I could list a bunch of examples, but I hope the issue is obvious. For more info, see UsabilityObservation/SearchingInsideComments.
My assertion is that when people do a search, they want matches on what they'll see when they view the page normally, not what they would see when editing the markup. Only on rare occasions does anyone need to search within comments, directives (acl), and macro names. So it would still be nice to have the ability to search raw markup, but it should not be the norm.
Possible Solutions
Search cached page output
Probably, after the rendered output is cached, strip out all the HTML markup and save this copy for searching. (Or the formatter could be altered to generate them both at the same time.)
Good:
- Searches would be no slower than they are now.
- Search algorithm would need very few changes.
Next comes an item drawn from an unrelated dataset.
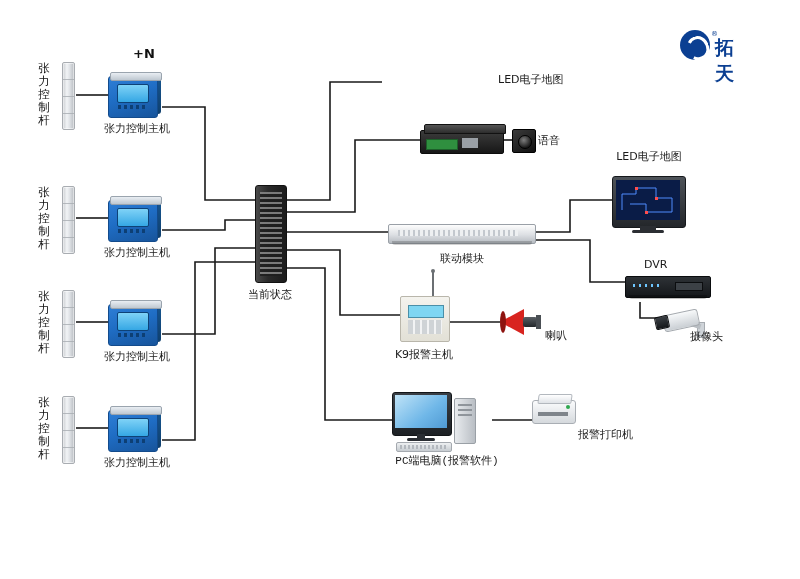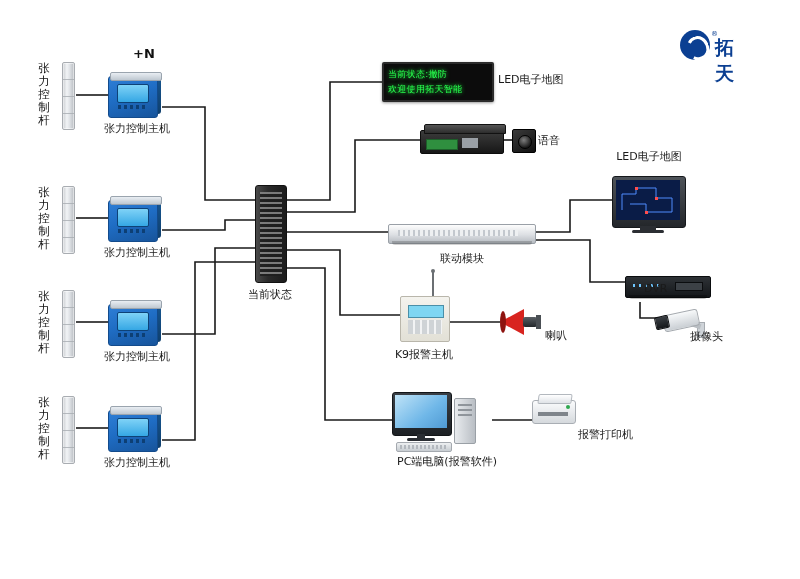"当前状态:撤防" div.ledscr { html: <div> <span>当前状态:撤防</span> <span>欢迎使用拓天智能</span> </div> -> none }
- Correctly handles any parser, automatically.
Bad:
- Could this slow page serving?
- Would almost double page cache storage space
Different:
- Would search macro output and inlined attachment contents
Discussion
I don't like loosing the feature of searching non-displayed code. It is for example useful to search parts of ACLs or to search comments in the code of pages. A good compromise for the search would be to return only results from visible text by default and to return results from invisible text only optionally. -- DavidLinke 2007-03-03 11:31:14
- Currently there is no such thing as "cached output" to search through. What we have is bytecode compiled code that renders the page. It would need to be executed to produce the rendered html output.